Light stereomicrographs of transgenic Drosophila eyes coexpressing Aβ42 and selected modifier mutations. (A) Aβ42-only expressing flies. (B–F) Enhancers of the Aβ42 eye phenotype. (G–H) Suppressors of the Aβ42 eye phenotype. Shown are flies coexpressing Aβ42 and Dsp1^KG06700 (B), ATP7^EY07895 (C), svr^EP(X)0356 (D), SNFγ^KG10152 (E), CG6767^KG00420 (F), EP(3)3603 (G), or EP(3)3348 (H).

Figure 2.—

Comparison of total and soluble levels of Aβ42 peptides in transgenic flies. Measurements are normalized to the levels of Aβ42 in control flies (Aβ only). Genotypes indicate the mutation that is coexpressed with Aβ42 in each strain. Standard deviation was calculated in cases where at least three experiments of the same genotype were available. Asterisks denote statistically significant changes compared to the respective controls. We considered values with P ≤ 0.05 in measurements of soluble Aβ and P ≤ 0.005 in measurements of total Aβ.

Figure 3.—

Effects of Sin3A-complex mutants on levels of Aβ. (A) Levels of soluble Aβ peptides were normalized relative to levels in control flies (Aβ only).

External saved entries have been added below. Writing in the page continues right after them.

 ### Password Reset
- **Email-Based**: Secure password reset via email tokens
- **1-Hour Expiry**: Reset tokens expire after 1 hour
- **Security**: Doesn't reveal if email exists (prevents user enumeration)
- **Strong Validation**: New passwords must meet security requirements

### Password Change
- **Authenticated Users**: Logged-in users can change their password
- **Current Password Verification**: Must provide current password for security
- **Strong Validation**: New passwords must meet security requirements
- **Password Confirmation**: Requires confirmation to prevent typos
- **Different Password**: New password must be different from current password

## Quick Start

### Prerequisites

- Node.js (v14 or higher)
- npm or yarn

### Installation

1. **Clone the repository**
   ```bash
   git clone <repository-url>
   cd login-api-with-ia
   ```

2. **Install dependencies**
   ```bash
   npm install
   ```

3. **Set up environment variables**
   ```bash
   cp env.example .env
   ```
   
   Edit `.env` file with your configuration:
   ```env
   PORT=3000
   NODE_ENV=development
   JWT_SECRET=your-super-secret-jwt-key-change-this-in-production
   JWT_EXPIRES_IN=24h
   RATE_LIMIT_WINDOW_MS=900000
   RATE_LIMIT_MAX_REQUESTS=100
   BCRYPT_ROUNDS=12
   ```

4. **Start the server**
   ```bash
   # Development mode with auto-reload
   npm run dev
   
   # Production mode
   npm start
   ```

Coexpression of Aβ42 with loss-of-function mutations in Sin3A, Rpd3, HDAC4, and SAP130 results in increased levels of soluble Aβ. Coexpression of a putative gain-of-function mutation in SAP130 [EP(3)3348] results in decreased levels of Aβ. (B) Levels of Aβ42 RNA, measured by quantitative PCR, in control flies (Aβ only) and in flies coexpressing a putative gain-of-function mutation in SAP130 [EP(3)3348]. The presence of the EP(3)3348 mutation does not cause a statistically significant change in levels of Aβ42 RNA.

Figure 4.—

Modifiers of the tau- and httex1^Q93-induced eye phenotypes. (A–D) Comparison of eye phenotypes caused by expression of different disease proteins. (A) Wild-type flies, (B) flies expressing Aβ42, (C) flies expressing tau, (D) flies expressing httex1^Q93. (F and G) Enhancers of the tau phenotype. (H–L) Suppressors of the tau phenotype. Shown are flies expressing only tau (E) or coexpressing tau and EP(X)1318 (F), EP(3)3470 (G), mub^EP(3)3108 (H), EP(3)3405 (I), svr^EP(X)0356 (J), EP(3)3348 (K), or EP(X)0308 (L). (N–P) Enhancers of the httex1^Q93 phenotype. (Q–T) Suppressors of the httex1^Q93 phenotype. Shown are flies expressing only httex1^Q93 (M) or coexpressing httex1^Q93 and Dsp1^EP(X)0355 (N), EP(3)595b (O), SNFγ^EP(3)3015b (P), EP(X)0308 (Q), EP(2)0330 (R), MESR4^EP(2)0386 (S), or CG2924^EP(X)1596 (T).